We can now easily compare results under these alternative empirical strategies. Figure 3 shows the power curves for each approach. As is clear, the Lin estimator provides substantial improvements in power. With covariate adjustment, we’re powered to detect an effect nearly 40% the size of the MDE without controlling for z1 and z2. And it only took a few lines of code to get this result.

bind_rows(
  lin_adjust %>% mutate(Method = "Lin"),
  no_adjust %>% mutate(Method = "No Covariates")
) %>%
  ggplot() +
  geom_line(
    aes(delta, power, linetype = Method)
  ) +
  geom_hline(
    yintercept = 0.8,
    color = "grey25",
    alpha = 0.8
  ) +
  scale_y_continuous(
    n.breaks = 6
  ) +
  labs(
    x = expression(delta),
    y = "Power",
    title = "Power with Lin Adjustment",
    linetype = "Method:"
  ) +
  ggridges::theme_ridges(
    font_size = 10,
    center_axis_labels = TRUE
  ) +
  theme(
    legend.position = "bottom"
  )

Figure 3. Simulating power with the Lin estimator.

8.4.3 Incorporating DeclareDesign into OES Power Tools

We can also use DeclareDesign within the Replicate, Estimate, Evaluate framework. This involves using DeclareDesign to draw estimates, and then feeding the results into the OES evaluate_power() function. We compare the DeclareDesign approach to the OES Replicate and Estimate steps below.

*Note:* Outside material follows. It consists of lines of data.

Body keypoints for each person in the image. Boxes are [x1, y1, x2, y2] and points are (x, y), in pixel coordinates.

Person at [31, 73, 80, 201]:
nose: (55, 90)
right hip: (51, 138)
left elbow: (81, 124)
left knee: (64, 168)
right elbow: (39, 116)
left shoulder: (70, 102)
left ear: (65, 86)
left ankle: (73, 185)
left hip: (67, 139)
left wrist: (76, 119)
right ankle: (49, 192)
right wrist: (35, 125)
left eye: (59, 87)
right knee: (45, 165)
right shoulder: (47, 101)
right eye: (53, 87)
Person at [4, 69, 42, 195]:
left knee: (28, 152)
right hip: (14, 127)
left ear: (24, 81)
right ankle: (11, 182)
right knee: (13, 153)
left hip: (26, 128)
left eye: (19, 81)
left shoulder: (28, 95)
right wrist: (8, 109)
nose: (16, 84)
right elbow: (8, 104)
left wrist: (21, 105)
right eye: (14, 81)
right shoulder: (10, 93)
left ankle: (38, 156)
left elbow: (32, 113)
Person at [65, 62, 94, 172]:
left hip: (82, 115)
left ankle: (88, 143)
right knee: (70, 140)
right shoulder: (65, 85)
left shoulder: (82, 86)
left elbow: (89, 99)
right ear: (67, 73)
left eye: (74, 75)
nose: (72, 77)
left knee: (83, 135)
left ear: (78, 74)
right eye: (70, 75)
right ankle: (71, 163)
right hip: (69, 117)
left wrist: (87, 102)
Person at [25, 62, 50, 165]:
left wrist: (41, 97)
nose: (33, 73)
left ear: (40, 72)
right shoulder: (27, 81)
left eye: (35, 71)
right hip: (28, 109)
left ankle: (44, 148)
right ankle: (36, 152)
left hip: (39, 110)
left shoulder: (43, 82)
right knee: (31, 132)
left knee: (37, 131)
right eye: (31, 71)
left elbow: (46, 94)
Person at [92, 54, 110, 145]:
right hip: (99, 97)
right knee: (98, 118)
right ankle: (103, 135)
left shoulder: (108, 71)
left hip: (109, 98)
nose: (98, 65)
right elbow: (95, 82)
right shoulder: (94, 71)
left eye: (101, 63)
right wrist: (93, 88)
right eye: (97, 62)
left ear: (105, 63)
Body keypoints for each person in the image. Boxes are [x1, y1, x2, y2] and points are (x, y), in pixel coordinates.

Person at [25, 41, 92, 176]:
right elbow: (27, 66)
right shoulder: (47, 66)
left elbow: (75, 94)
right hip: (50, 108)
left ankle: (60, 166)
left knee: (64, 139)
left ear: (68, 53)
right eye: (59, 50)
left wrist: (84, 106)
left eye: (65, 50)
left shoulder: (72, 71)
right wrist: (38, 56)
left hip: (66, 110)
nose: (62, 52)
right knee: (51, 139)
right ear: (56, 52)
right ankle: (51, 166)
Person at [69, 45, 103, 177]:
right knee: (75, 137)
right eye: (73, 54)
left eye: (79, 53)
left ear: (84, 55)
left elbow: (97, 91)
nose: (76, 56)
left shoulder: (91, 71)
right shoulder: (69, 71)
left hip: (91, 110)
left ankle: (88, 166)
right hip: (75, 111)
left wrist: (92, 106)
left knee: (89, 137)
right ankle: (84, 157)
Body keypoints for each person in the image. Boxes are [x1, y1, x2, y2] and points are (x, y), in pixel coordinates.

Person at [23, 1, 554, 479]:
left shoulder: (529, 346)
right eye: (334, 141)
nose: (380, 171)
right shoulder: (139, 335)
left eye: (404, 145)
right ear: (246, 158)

First, we simulate a simple design with the OES tools:

eval <-
  replicate_design(
    R = 1000,
    N = 100,
    Y = rnorm(N),
    Z = rbinom(N, 1, 0.5)
  ) %>%
  estimate(
    form = Y ~ Z, vars = "Z"
  ) %>%
  evaluate_power(
    delta = seq(0, 0.6, len = 10)
  )

Then, we do the same with DeclareDesign, declaring a population, potential outcomes, assignments, a target quantity of interest, and an estimator:

design <- declare_population(
  N = 100,
  U = rnorm(N)
) +
  declare_potential_outcomes(
    Y ~ 0 * Z + U
  ) +
  declare_assignment(Z = complete_ra(N,
    prob = 0.5
  )) +
  declare_inquiry(ATE = mean(Y_Z_1 - Y_Z_0)) +
  declare_measurement(Y = reveal_outcomes(Y ~ Z)) +
  declare_estimator(
    Y ~ Z,
    inquiry = "ATE",
    model = lm_robust
  )

We then use draws from this design within the OES tools:

dd_eval <- replicate(
  n = 1000,
  expr = draw_estimates(design) %>%
    list()
) %>%
  bind_rows() %>%
  evaluate_power(
    delta = seq(0, 0.6, len = 10)
  )

We show the similarity between the two approaches to generating the simulated data in the figure below.

bind_rows(
  eval %>% mutate(method = "OES Power Tools"),
  dd_eval %>% mutate(method = "DeclareDesign")
) %>%
  ggplot() +
  geom_line(
    aes(delta, power, linetype = method)
  ) +
  labs(
    x = expression(delta),
    y = "Power",
    linetype = NULL
  ) +
  scale_y_continuous(
    n.breaks = 6
  ) +
  geom_hline(
    yintercept = 0.8,
    col = "grey25",
    size = 1,
    alpha = 0.8
  ) +
  ggridges::theme_ridges(
    center_axis_labels = TRUE,
    font_size = 10
  ) +
  theme(
    legend.position = "bottom"
  )

References

Lin, Winston. 2013. “Agnostic Notes on Regression Adjustments to Experimental Data: Reexamining Freedman’s Critique.” The Annals of Applied Statistics 7 (1): 295–318.